Wildlife doesn’t stop at the borders of protected areas, so neither can conservation,” Tim Tetzlaff, Naples Zoo’s Director of Conservation, said.
“Large rural landowners can support tremendous amounts of wildlife on their private lands. Understanding their perspective and truly collaborating with these key stakeholders is critical for wildlife species to remain abundant enough to fill their place in the ecosystem, including giant armadillos’ role in aiding dozens of other rare species. Naples Zoo greatly values the GACP’s efforts in listening to diverse audiences to address the needs of people, animals, and the land – a pattern we follow in regional work with Florida panthers.”
GACP First to Identify the Giant Armadillo as an Ecosystem Engineer.
In 2011, GACP established the first long-term ecological study of giant armadillos in Brazil. It was the first to identify the species as ecosystem engineers.
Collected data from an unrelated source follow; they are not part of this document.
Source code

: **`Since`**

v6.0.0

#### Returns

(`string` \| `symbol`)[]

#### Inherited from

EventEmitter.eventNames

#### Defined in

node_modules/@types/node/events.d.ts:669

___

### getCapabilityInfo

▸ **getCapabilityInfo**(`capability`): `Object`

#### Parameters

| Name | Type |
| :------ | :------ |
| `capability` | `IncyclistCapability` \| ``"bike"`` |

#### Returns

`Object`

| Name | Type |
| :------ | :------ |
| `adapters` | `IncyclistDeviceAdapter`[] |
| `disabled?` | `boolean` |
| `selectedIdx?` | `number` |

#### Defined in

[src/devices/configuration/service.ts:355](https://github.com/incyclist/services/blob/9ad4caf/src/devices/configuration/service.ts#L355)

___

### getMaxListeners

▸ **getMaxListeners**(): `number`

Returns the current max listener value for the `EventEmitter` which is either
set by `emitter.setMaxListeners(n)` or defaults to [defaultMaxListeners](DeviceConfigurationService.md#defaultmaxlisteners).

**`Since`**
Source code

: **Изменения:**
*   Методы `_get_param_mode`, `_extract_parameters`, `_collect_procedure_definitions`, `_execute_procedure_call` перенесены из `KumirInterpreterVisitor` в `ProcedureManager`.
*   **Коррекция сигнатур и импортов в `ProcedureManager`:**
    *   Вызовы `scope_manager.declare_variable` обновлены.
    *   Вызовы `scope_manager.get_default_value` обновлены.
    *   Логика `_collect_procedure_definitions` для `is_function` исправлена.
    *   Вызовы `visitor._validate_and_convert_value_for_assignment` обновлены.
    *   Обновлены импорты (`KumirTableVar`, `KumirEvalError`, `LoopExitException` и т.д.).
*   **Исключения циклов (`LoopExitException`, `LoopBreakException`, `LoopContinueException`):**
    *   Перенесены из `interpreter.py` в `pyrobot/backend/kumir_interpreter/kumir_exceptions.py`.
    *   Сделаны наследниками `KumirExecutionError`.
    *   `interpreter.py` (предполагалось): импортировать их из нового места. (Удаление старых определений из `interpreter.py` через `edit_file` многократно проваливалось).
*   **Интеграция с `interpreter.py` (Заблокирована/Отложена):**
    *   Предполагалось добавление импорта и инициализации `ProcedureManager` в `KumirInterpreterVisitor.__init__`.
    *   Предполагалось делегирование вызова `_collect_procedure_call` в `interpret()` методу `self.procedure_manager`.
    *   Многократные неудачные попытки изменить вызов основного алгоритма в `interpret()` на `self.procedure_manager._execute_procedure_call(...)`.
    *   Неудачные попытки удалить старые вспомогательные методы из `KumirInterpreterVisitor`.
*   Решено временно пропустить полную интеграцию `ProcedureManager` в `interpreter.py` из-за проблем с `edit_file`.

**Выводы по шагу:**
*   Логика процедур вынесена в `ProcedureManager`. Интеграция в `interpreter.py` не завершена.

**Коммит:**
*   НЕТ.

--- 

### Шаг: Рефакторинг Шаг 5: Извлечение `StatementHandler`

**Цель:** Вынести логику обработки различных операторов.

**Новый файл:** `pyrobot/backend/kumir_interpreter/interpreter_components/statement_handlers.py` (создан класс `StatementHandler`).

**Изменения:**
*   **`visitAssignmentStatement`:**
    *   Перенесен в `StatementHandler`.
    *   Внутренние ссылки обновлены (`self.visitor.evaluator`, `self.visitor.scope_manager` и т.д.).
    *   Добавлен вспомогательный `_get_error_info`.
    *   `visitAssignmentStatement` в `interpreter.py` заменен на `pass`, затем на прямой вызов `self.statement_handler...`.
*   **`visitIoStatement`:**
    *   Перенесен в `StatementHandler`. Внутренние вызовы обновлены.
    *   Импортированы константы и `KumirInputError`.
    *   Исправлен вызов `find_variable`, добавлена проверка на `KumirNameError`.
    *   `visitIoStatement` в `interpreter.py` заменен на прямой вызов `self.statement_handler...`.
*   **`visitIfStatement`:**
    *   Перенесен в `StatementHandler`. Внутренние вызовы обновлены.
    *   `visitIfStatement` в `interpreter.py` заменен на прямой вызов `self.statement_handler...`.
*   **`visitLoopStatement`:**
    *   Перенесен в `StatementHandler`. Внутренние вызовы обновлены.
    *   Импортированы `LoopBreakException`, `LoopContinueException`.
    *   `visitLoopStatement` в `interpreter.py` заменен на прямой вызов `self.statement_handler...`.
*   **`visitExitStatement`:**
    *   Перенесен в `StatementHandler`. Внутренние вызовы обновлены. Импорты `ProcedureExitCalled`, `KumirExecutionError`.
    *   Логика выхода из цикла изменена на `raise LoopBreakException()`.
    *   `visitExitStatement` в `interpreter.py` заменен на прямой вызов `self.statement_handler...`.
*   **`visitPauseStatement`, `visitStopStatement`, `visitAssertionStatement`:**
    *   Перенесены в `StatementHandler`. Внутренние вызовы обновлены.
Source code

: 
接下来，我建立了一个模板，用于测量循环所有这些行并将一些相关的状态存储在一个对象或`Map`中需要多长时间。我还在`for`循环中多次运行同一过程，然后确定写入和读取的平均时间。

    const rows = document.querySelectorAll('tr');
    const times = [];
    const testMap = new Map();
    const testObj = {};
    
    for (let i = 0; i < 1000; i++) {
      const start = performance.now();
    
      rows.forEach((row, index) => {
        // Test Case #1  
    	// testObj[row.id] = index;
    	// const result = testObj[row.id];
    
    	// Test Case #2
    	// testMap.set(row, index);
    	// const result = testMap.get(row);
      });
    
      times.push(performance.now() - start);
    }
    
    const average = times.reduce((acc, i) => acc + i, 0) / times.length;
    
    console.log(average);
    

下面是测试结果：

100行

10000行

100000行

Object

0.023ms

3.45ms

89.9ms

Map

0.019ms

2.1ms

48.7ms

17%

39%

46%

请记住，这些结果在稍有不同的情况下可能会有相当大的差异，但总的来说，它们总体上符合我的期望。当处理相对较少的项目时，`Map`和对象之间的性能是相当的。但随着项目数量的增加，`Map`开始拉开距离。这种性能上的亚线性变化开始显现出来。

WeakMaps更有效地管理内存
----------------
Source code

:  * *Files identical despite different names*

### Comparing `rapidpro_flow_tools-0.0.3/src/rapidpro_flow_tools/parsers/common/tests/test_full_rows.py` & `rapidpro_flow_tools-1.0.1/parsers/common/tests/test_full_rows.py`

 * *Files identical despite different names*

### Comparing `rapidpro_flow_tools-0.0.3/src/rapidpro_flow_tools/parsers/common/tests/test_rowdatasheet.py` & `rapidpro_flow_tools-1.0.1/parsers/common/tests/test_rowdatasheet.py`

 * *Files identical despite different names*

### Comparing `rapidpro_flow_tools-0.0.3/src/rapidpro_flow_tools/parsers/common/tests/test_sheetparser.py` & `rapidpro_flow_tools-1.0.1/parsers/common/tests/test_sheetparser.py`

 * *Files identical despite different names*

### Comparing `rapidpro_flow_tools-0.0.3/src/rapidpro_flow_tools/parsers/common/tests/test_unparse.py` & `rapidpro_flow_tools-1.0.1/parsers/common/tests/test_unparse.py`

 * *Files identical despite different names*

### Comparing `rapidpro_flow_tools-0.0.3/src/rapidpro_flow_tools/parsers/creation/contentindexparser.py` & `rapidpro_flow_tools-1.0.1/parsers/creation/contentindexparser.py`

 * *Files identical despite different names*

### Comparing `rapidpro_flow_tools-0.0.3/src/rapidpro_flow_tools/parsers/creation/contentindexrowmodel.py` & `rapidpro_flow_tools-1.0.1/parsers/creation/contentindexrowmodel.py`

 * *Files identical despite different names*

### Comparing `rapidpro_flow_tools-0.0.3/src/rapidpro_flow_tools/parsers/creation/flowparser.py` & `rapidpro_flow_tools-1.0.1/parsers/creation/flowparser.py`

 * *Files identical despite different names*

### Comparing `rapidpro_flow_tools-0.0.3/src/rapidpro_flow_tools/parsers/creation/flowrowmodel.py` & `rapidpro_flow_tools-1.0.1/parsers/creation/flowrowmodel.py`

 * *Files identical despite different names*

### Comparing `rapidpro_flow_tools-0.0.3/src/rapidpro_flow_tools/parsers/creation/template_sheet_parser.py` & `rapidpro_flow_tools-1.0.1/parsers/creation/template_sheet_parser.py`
Empty giant armadillo burrows become a shelter from predators and temperature extremes for over 70 species of wildlife from lizards and snakes to ocelots, peccaries, and anteaters. GACP is pioneering methodologies to investigate giant armadillo ecology and biology, promoting conservation awareness through environmental education and outreach, and has become one of the leading capacity-building projects for aspiring conservationists with over 85 Brazilian biologists and veterinarians trained since its inception. Its goal continues to be to use field data to inform conservation outreach and planning and make giant armadillos a flagship species for biodiversity conservation to safeguard remaining native habitats and wildlife.
“Without the support of AZA zoos, we would never have been able to start or continue the Giant Armadillo Conservation Program,” Dr. Arnaud Desbiez, head of the Giant Armadillo project, said. “Even though there are no giant armadillos in AZA collections, zoos have worked together to fund, create new field techniques, build the capacity of the team and create such a strong partnership that our collective effort now spans four biomes and six conservation initiatives”.
Education programs at all three institutions highlight the project to guests in both programming and interpretative messaging.